Friday, July 18, 2008

the inside lane

My heritage is one part swampy New Orleans and one part sunny southern California, but parental bloodlines aside, it's a multitude of twining stems rooted always in North Carolina soil. And if we move in a few months, like we say we will, back up to a soft rainy city at the farthest diagonal from the place that's left this red clay stuck permanently between my toes, I don't know when I'll ever find the time to make it back home. I need to sink my teeth into the South; I need to spend an autumn pedaling through cooling air and crisp leaves and the desolation and new growth and beauty and sly appeal of these musty green places.

Everything always seems so urgent, and every decision sometimes tastes too sharply of the regrets of every path not taken.
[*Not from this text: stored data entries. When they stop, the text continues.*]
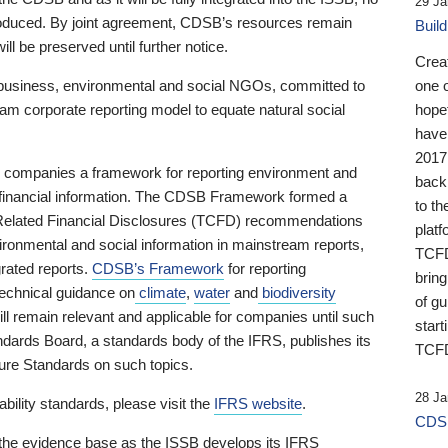
29 Ja
 produced. By joint agreement, CDSB’s resources remain
Buil
ll be preserved until further notice.
Crea
business, environmental and social NGOs, committed to
one 
am corporate reporting model to equate natural social
hopef
have
2017
ng companies a framework for reporting environment and
back
s financial information. The CDSB Framework formed a
to th
e-Related Financial Disclosures (TCFD) recommendations
platf
ironmental and social information in mainstream reports,
TCFD.
grated reports.
CDSB’s Framework
for reporting
brin
technical guidance on
climate
,
water
and
biodiversity
of g
ill remain relevant and applicable for companies until such
start
andards Board, a standards body of the IFRS, publishes its
TCFD
sure Standards on such topics.
28 Ja
bility standards, please visit the
IFRS website
.
CDSB
 the evidence base as the ISSB develops its IFRS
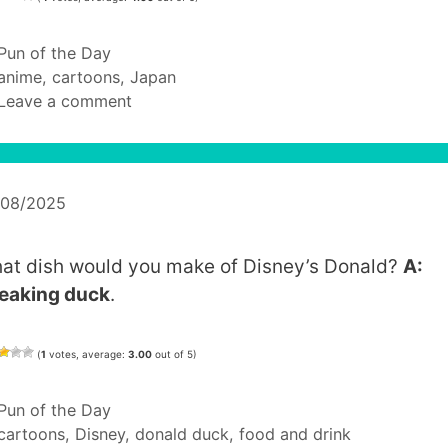
Categories
Pun of the Day
Tags
anime
,
cartoons
,
Japan
Leave a comment
/08/2025
at dish would you make of Disney’s Donald?
A:
eaking duck
.
(
1
votes, average:
3.00
out of 5)
Categories
Pun of the Day
Tags
cartoons
,
Disney
,
donald duck
,
food and drink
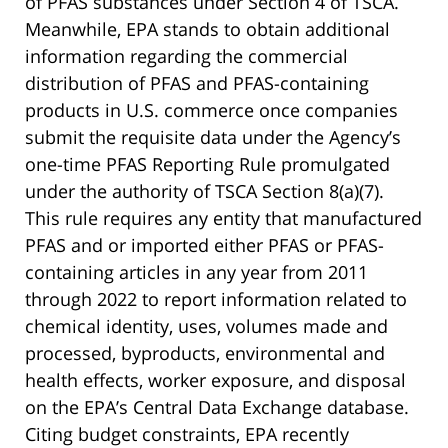
of PFAS substances under Section 4 of TSCA.
Meanwhile, EPA stands to obtain additional
information regarding the commercial
distribution of PFAS and PFAS-containing
products in U.S. commerce once companies
submit the requisite data under the Agency’s
one-time PFAS Reporting Rule promulgated
under the authority of TSCA Section 8(a)(7).
This rule requires any entity that manufactured
PFAS and or imported either PFAS or PFAS-
containing articles in any year from 2011
through 2022 to report information related to
chemical identity, uses, volumes made and
processed, byproducts, environmental and
health effects, worker exposure, and disposal
on the EPA’s Central Data Exchange database.
Citing budget constraints, EPA recently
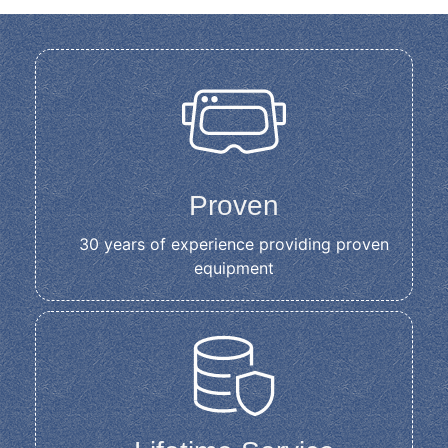
Proven
30 years of experience providing proven
equipment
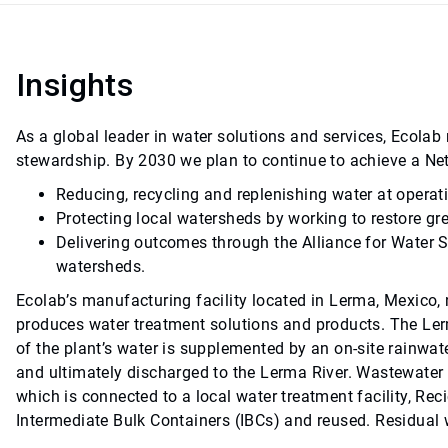
Insights
As a global leader in water solutions and services, Ecol
stewardship. By 2030 we plan to continue to achieve a Ne
Reducing, recycling and replenishing water at operat
Protecting local watersheds by working to restore gr
Delivering outcomes through the Alliance for Water 
watersheds.
Ecolab’s manufacturing facility located in Lerma, Mexico, n
produces water treatment solutions and products. The Lerm
of the plant’s water is supplemented by an on-site rainwat
and ultimately discharged to the Lerma River. Wastewater 
which is connected to a local water treatment facility, Rec
Intermediate Bulk Containers (IBCs) and reused. Residual w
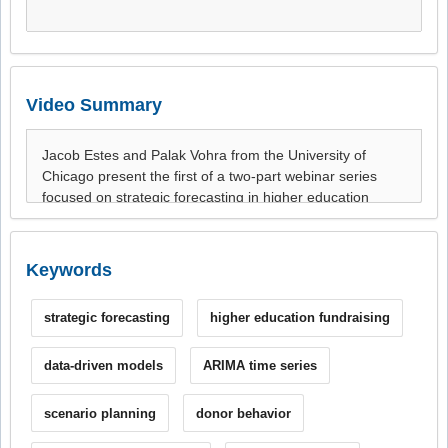
Video Summary
Keywords
strategic forecasting
higher education fundraising
data-driven models
ARIMA time series
scenario planning
donor behavior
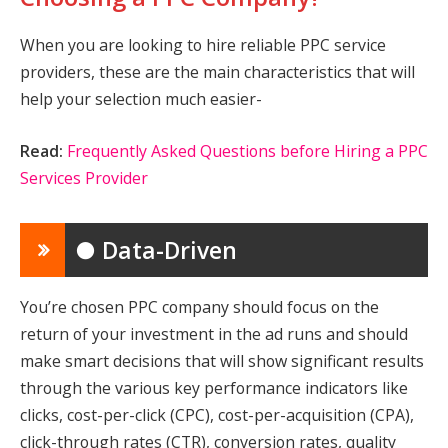
When you are looking to hire reliable PPC service
providers, these are the main characteristics that will
help your selection much easier-
Read:
Frequently Asked Questions before Hiring a PPC
Services Provider
● Data-Driven
You’re chosen PPC company should focus on the
return of your investment in the ad runs and should
make smart decisions that will show significant results
through the various key performance indicators like
clicks, cost-per-click (CPC), cost-per-acquisition (CPA),
click-through rates (CTR), conversion rates, quality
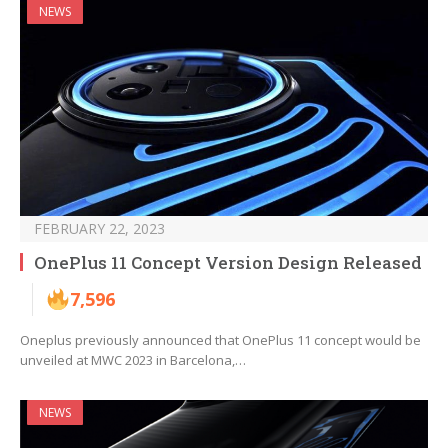
NEWS
FEBRUARY 22, 2023
OnePlus 11 Concept Version Design Released
7,596
Oneplus previously announced that OnePlus 11 concept would be
unveiled at MWC 2023 in Barcelona,…
NEWS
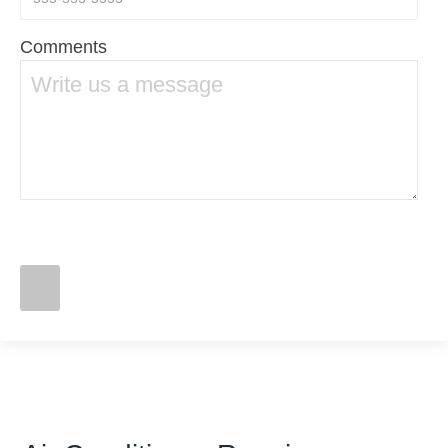
Comments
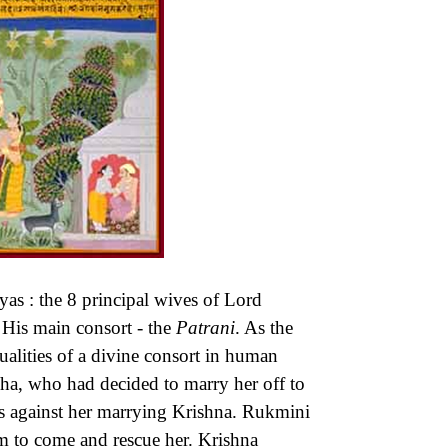
yas : the 8 principal wives of Lord
 His main consort - the
Patrani
. As the
ualities of a divine consort in human
a, who had decided to marry her off to
 against her marrying Krishna. Rukmini
im to come and rescue her. Krishna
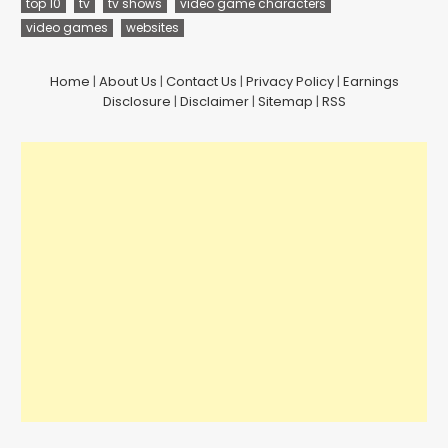
top 10
tv
tv shows
video game characters
video games
websites
Home
|
About Us
|
Contact Us
|
Privacy Policy
|
Earnings
Disclosure
|
Disclaimer
|
Sitemap
|
RSS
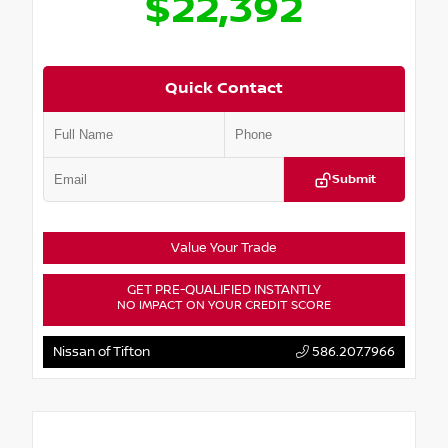
$22,392
Quick Contact
Submit
Value Your Trade
GET PRE-QUALIFIED INSTANTLY
NO IMPACT ON YOUR CREDIT SCORE
Nissan of Tifton
586.207.7966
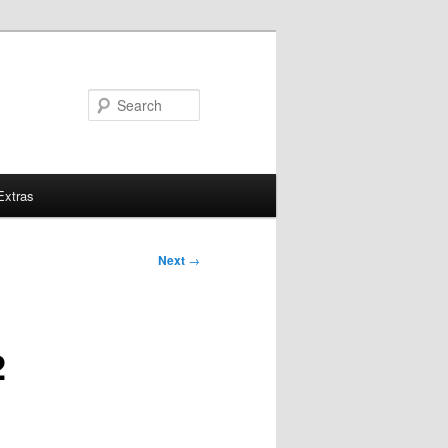
Search
Extras
Next
→
2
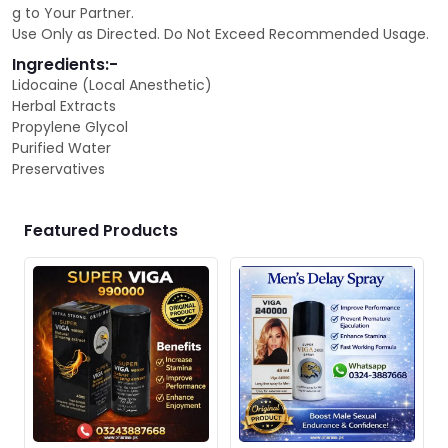
g to Your Partner.
Use Only as Directed. Do Not Exceed Recommended Usage.
Ingredients:-
Lidocaine (Local Anesthetic)
Herbal Extracts
Propylene Glycol
Purified Water
Preservatives
Featured Products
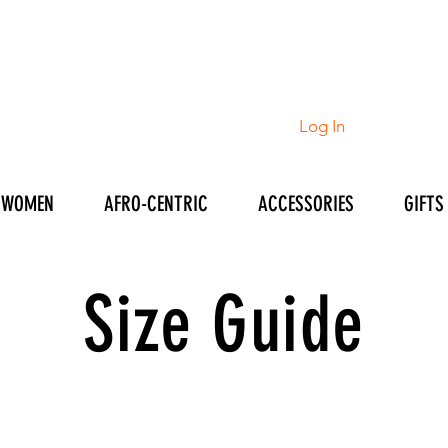
Log In
WOMEN
AFRO-CENTRIC
ACCESSORIES
GIFTS
Size Guide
It's too easy here in Chicago to accept invitations and then forget to show up. It's too easy to blame the July heat or the February snow for my lethargy. My sniffly nose and swelling throat trapped me sweating at home this weekend, but for sporadic bouts of alleyway shopping and trips to the garden store to haul soil back for transplanting hundreds of small beautiful basil plants into tires and pots and trays and anywhere they'd fit with just a little more distance from each other. They transplant so well; they shrug and smile up towards the sun, wait for water and jam their toes even more firmly into this new earth.

If only, so many things.

I might quit my job for a month, or more, and ease this need for new skies, for the coasts I'm used to, before we strike out westward and leave it all even farther behind.